The Trump administration's proposal would reverse or modify the Obama-era protections in seven states — Wyoming, Nevada, Utah, Colorado, California, Idaho and Oregon.
The oil and gas industry chafed at the old rules. Once Trump took office, industry representatives lobbied the administration to give more recognition to changes in drilling practices that reduce how much land is disturbed for wells.
"We can do both — protect sage grouse and move forward with responsible energy development," said Kathleen Sgamma with the Western Energy Alliance, which represents more than 300 oil and gas companies. "We've reduced the size of well pads, reduced the numbers of wells. And we had done all these things and the prior administration assumed development was taking place like it was 20 years ago.

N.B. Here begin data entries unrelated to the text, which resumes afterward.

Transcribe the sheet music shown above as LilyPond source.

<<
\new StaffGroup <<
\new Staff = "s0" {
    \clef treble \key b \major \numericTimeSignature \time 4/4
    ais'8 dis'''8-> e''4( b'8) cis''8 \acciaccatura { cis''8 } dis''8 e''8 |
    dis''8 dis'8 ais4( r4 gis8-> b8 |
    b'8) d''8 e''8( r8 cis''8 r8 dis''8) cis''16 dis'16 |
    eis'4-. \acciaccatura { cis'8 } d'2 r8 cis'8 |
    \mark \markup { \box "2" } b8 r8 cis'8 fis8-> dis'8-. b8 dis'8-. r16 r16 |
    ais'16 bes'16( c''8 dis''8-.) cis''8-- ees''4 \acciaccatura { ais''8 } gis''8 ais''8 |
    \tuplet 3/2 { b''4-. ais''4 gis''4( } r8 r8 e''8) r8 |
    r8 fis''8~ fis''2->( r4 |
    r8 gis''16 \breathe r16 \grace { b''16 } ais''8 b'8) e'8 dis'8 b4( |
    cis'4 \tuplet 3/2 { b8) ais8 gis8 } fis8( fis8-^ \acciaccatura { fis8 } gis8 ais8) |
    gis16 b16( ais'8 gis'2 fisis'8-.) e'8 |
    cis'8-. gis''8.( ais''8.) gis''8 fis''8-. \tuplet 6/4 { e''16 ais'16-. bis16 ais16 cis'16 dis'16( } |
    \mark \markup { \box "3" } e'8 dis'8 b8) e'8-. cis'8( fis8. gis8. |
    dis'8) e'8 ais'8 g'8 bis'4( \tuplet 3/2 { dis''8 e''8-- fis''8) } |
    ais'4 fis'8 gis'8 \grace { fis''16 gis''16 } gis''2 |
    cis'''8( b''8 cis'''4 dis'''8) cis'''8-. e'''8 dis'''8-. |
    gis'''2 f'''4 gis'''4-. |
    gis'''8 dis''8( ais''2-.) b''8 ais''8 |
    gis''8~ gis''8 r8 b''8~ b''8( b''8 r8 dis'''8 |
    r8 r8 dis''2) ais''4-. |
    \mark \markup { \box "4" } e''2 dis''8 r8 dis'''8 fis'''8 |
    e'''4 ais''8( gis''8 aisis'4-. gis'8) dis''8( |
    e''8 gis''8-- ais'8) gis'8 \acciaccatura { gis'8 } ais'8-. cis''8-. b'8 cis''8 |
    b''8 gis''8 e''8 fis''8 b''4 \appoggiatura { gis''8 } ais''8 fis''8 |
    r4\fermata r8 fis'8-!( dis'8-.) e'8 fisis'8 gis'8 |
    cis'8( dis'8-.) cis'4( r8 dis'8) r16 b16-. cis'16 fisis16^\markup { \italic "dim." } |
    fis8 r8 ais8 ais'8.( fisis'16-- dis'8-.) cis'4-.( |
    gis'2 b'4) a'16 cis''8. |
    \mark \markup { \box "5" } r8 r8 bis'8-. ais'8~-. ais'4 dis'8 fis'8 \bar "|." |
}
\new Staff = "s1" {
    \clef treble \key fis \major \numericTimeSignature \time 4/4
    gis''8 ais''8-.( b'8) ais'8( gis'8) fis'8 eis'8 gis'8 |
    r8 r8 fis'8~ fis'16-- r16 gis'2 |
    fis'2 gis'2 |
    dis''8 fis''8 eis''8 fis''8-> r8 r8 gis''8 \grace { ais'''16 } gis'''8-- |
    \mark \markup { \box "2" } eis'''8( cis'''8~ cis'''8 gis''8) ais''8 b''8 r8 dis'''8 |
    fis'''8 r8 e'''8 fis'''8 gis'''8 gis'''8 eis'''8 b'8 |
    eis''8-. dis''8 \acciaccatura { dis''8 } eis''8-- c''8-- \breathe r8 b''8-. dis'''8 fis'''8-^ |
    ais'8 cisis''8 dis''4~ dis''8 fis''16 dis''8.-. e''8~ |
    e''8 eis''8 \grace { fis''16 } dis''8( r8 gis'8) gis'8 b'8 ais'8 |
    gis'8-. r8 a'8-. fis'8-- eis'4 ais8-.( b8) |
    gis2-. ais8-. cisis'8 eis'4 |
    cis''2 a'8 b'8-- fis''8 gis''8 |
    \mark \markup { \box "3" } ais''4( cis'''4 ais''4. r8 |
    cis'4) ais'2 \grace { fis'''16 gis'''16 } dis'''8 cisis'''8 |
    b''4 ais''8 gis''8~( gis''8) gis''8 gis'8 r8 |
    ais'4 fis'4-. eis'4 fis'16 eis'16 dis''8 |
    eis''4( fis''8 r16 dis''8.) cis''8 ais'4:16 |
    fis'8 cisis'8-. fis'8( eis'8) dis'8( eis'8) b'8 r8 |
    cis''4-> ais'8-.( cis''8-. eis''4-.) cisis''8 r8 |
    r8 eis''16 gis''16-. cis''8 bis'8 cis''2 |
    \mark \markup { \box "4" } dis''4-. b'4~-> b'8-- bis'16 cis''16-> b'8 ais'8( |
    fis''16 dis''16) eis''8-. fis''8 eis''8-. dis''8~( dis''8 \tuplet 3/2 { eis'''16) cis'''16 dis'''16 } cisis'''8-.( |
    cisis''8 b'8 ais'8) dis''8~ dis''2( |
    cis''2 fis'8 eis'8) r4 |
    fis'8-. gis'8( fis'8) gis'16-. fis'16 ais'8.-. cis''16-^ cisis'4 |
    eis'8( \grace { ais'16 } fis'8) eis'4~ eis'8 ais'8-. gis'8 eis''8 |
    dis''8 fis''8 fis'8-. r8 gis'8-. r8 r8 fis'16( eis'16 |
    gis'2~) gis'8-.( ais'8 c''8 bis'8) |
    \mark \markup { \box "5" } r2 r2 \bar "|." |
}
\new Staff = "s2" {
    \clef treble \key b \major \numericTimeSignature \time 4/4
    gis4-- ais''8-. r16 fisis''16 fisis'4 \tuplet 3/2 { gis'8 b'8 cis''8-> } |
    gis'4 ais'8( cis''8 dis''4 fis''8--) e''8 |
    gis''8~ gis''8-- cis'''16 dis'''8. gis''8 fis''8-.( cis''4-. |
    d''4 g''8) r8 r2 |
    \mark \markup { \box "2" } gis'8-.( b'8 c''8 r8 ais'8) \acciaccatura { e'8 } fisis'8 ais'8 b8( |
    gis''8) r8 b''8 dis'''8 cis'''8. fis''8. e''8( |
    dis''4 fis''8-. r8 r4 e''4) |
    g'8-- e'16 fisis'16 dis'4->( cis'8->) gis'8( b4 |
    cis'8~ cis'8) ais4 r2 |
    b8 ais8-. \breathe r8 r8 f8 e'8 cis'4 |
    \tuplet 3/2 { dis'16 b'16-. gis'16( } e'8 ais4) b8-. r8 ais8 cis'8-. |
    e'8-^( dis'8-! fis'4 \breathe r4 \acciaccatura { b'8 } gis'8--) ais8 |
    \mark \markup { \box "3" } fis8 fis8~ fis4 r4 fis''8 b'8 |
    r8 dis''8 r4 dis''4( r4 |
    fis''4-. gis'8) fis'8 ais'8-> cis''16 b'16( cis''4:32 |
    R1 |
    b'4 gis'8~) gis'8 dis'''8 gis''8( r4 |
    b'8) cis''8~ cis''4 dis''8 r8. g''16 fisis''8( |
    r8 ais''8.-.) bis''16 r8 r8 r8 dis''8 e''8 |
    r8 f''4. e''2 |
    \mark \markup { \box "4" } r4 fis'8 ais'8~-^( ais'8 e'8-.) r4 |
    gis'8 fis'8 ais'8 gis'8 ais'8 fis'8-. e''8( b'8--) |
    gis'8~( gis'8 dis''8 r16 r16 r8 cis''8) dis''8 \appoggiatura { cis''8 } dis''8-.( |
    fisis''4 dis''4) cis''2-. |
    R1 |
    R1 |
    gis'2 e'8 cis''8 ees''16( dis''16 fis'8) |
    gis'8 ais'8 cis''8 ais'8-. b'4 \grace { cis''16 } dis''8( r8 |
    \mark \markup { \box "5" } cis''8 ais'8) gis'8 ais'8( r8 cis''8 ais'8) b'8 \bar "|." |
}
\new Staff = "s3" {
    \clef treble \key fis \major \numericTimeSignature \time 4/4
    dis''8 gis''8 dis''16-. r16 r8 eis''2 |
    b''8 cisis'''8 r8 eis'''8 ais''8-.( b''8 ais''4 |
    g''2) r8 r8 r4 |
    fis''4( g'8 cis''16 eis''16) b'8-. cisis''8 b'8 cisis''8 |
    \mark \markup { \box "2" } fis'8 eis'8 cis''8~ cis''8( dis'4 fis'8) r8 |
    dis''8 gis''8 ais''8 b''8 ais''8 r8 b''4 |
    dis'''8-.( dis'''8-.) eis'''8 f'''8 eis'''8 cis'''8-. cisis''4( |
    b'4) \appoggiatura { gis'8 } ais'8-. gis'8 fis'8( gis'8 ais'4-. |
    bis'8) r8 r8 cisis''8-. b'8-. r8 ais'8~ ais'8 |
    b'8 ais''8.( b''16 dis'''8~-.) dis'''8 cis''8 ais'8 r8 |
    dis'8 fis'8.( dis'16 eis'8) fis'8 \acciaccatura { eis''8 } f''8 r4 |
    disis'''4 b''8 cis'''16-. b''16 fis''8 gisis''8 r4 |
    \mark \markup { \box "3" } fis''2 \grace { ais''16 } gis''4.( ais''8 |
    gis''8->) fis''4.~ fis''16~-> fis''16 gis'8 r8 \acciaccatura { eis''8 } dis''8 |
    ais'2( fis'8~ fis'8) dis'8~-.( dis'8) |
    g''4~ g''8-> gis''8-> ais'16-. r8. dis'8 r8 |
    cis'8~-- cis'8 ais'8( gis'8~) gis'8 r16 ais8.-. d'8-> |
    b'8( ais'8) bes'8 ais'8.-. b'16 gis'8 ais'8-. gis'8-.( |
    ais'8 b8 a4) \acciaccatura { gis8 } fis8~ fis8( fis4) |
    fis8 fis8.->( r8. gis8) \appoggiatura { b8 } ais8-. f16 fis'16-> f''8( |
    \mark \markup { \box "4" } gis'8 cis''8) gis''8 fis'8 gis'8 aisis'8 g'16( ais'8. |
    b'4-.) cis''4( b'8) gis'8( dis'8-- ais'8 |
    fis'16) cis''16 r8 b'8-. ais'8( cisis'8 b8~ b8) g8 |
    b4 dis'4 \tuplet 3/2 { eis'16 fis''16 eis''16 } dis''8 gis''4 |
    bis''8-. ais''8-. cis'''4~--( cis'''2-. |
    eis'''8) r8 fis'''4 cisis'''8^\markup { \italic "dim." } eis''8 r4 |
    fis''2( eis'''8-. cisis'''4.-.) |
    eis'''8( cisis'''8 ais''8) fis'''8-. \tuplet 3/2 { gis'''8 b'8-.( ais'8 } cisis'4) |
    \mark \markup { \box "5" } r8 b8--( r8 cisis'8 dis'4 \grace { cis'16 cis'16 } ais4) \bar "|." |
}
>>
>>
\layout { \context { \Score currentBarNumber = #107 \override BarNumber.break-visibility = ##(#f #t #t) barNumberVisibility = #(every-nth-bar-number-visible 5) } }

Governors from several western states previously raised concerns over a related federal directive from the Bureau of Land Management that would limit a type of land swap that can be used to preserve habitat for the birds.
Without land swaps and related forms of compensation meant to offset habitat damage, the governors said it would be harder to help the sage grouse survive.
In response, the Interior Department on Thursday revised the directive to say federal officials would consider state-mandated or voluntary proposals for land swaps or similar offsets, but would not accept cash payments.
"Where there's a state requirement, we require in our permits that they comply with state requirements," Bernhardt said.
Colorado officials were encouraged by the new directive.
"It allows them to mirror what we're asking for," said John Swartout, a policy adviser to Colorado Democratic Gov. John Hickenlooper.
He added that Colorado pushed for the revision for a year and said state and federal officials will likely sign an agreement by the end of the month on how to implement the new directive.
Following Thursday's release of environmental studies analyzing the changes in each state, governors and the public get another chance to weigh in before a final decision is expected in early 2019.